Here, pendent venue is inappropriate under both approaches. See id at *5-6. Title VII contains the more specific venue provision, and as discussed above, it dictates that venue is proper in the Eastern District of Virginia. Moreover, Harris expressly refuses to single out one claim as "primary" to the others. (Harris Opp. Br. at 11 (stating that the Title VII claims "are at least co-equal with his other claims")). Accordingly, the claims against URS will be transferred to the Eastern District of Virginia. See 28 U.S.C. § 1406(a).
III
Given that half of this action cannot be prosecuted here, both the interests of justice and judicial economy militate in favor of the exercise of my discretion to also transfer the claims against Parsons to the Eastern District of Virginia. See 28 U.S.C. § 1404(a). In reaching this conclusion I am guided by the standard factors courts consider when facing a motion to transfer under § 1404(a): "(1) the weight accorded the plaintiff's choice of venue, (2) witness convenience and access, (3) convenience of the parties, and (4) the interest of justice." Lynch v.
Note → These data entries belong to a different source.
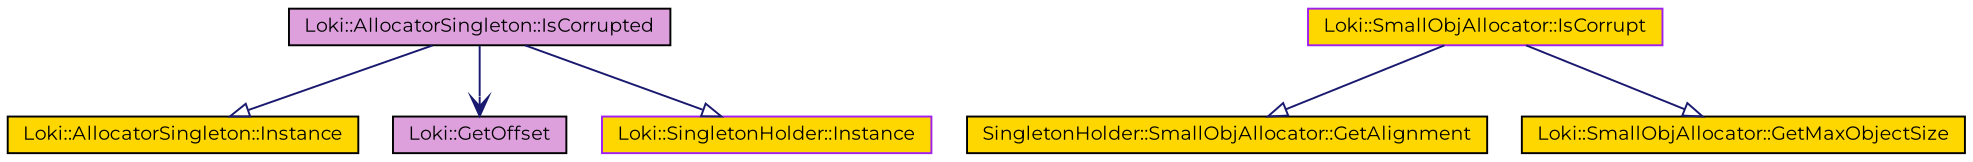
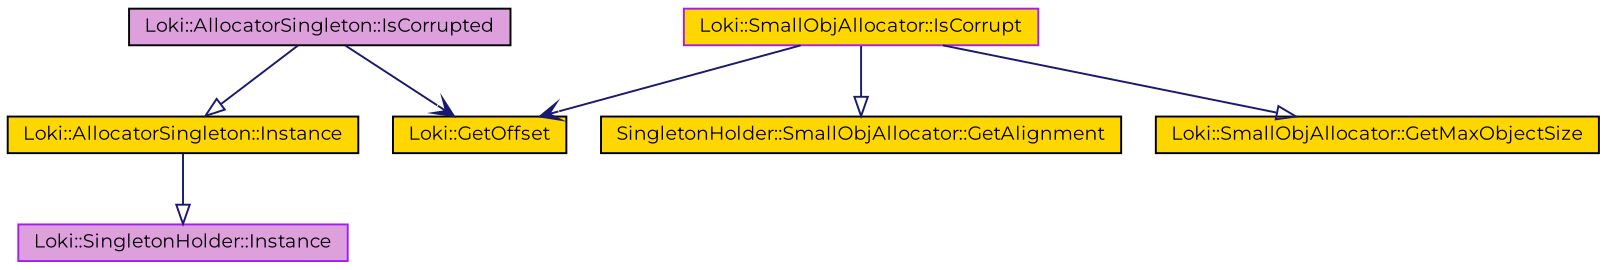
  digraph {
    fontname=Montserrat
    rankdir=TB
    node [color=black fillcolor=gold fontname=Montserrat fontsize=10 shape=record style=filled]
    edge [arrowhead=onormal color=midnightblue fontname=Montserrat fontsize=10 labelfontname=FreeSans labelfontsize=10 style=solid]
    n1 [fillcolor=plum fontcolor=black height=0.2 label="Loki::AllocatorSingleton::IsCorrupted" width=0.4]
    n2 [height=0.2 label="Loki::AllocatorSingleton::Instance" width=0.4]
-   n3 [fillcolor=plum height=0.2 label="Loki::GetOffset" width=0.4]
-   n4 [color=purple height=0.2 label="Loki::SingletonHolder::Instance" width=0.4]
+   n3 [height=0.2 label="Loki::GetOffset" width=0.4]
+   n4 [color=purple fillcolor=plum height=0.2 label="Loki::SingletonHolder::Instance" width=0.4]
    n5 [color=purple height=0.2 label="Loki::SmallObjAllocator::IsCorrupt" width=0.4]
    n6 [height=0.2 label="SingletonHolder::SmallObjAllocator::GetAlignment" width=0.4]
    n7 [height=0.2 label="Loki::SmallObjAllocator::GetMaxObjectSize" width=0.4]
    n1 -> n2
    n1 -> n3 [arrowhead=vee]
-   n1 -> n4
+   n2 -> n4
+   n5 -> n3 [arrowhead=vee]
    n5 -> n6
    n5 -> n7
  }
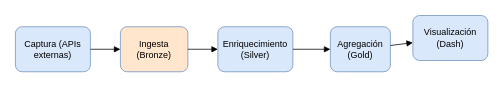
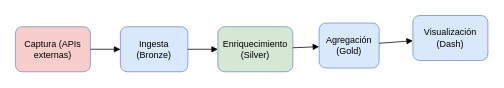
  <mxCell id="0" />
  <mxCell id="1" parent="0" />
- <mxCell id="2" value="Captura (APIs externas)" style="rounded=1;whiteSpace=wrap;html=1;fillColor=#dae8fc;strokeColor=#6c8ebf;" parent="1" vertex="1"><mxGeometry x="20" y="35" width="100" height="60" as="geometry" /></mxCell>
- <mxCell id="3" value="Ingesta (Bronze)" style="rounded=1;whiteSpace=wrap;html=1;fillColor=#ffe6cc;strokeColor=#6c8ebf;" parent="1" vertex="1"><mxGeometry x="160" y="35" width="90" height="60" as="geometry" /></mxCell>
- <mxCell id="4" value="Enriquecimiento (Silver)" style="rounded=1;whiteSpace=wrap;html=1;fillColor=#dae8fc;strokeColor=#6c8ebf;" parent="1" vertex="1"><mxGeometry x="290" y="35" width="100" height="60" as="geometry" /></mxCell>
- <mxCell id="5" value="Agregación (Gold)" style="rounded=1;whiteSpace=wrap;html=1;fillColor=#dae8fc;strokeColor=#6c8ebf;" parent="1" vertex="1"><mxGeometry x="440" y="35" width="80" height="60" as="geometry" /></mxCell>
+ <mxCell id="2" value="Captura (APIs externas)" style="rounded=1;whiteSpace=wrap;html=1;fillColor=#f8cecc;strokeColor=#6c8ebf;" parent="1" vertex="1"><mxGeometry x="20" y="35" width="100" height="60" as="geometry" /></mxCell>
+ <mxCell id="3" value="Ingesta (Bronze)" style="rounded=1;whiteSpace=wrap;html=1;fillColor=#dae8fc;strokeColor=#6c8ebf;" parent="1" vertex="1"><mxGeometry x="160" y="35" width="90" height="60" as="geometry" /></mxCell>
+ <mxCell id="4" value="Enriquecimiento (Silver)" style="rounded=1;whiteSpace=wrap;html=1;fillColor=#d5e8d4;strokeColor=#6c8ebf;" parent="1" vertex="1"><mxGeometry x="290" y="35" width="100" height="60" as="geometry" /></mxCell>
+ <mxCell id="5" value="Agregación (Gold)" style="rounded=1;whiteSpace=wrap;html=1;fillColor=#dae8fc;strokeColor=#6c8ebf;" parent="1" vertex="1"><mxGeometry x="425" y="30" width="80" height="60" as="geometry" /></mxCell>
  <mxCell id="6" value="Visualización (Dash)" style="rounded=1;whiteSpace=wrap;html=1;fillColor=#dae8fc;strokeColor=#6c8ebf;" parent="1" vertex="1"><mxGeometry x="550" y="20" width="100" height="60" as="geometry" /></mxCell>
  <mxCell id="7" style="endArrow=block;html=1;strokeColor=#000000;" parent="1" source="2" target="3" edge="1"><mxGeometry relative="1" as="geometry" /></mxCell>
  <mxCell id="8" style="endArrow=block;html=1;strokeColor=#000000;" parent="1" source="3" target="4" edge="1"><mxGeometry relative="1" as="geometry" /></mxCell>
  <mxCell id="9" style="endArrow=block;html=1;strokeColor=#000000;" parent="1" source="4" target="5" edge="1"><mxGeometry relative="1" as="geometry" /></mxCell>
  <mxCell id="10" style="endArrow=block;html=1;strokeColor=#000000;" parent="1" source="5" target="6" edge="1"><mxGeometry relative="1" as="geometry" /></mxCell>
Vanderhoef Builders, 237 F. Supp. 2d 615, 617 (D. Md. 2002) (citations omitted). Of primary importance in this calculus is Harris' request that in the event I decided to transfer the claims against URS, that I transfer the entire action so that he would not have to expend double the resources and time to litigate the same underlying issues in two different courts. (Harris Opp. Br. at 16; see also id. at 15). This request causes the first, third, and fourth factors to weigh in favor of transfer, despite Parsons' opposition. The second factor also weighs in favor of transfer, as the overwhelming majority of relevant documents and witnesses are located in Northern Virginia.
For these reasons, this action will be transferred to the U.S. District Court for the Eastern District of Virginia. An implementing order is attached.
ORDER
For the reasons stated in the accompanying memorandum, it is, this 28th day of JuneORDERED that
1) Defendant URS Corp.'s motion to dismiss or to transfer is treated as one to transfer and, as such, is granted; and
2) This entire action is transferred to the U.S. District Court for the Eastern District of Virginia pursuant to 28 U.S.C. §§ 1404(a), 1406(a).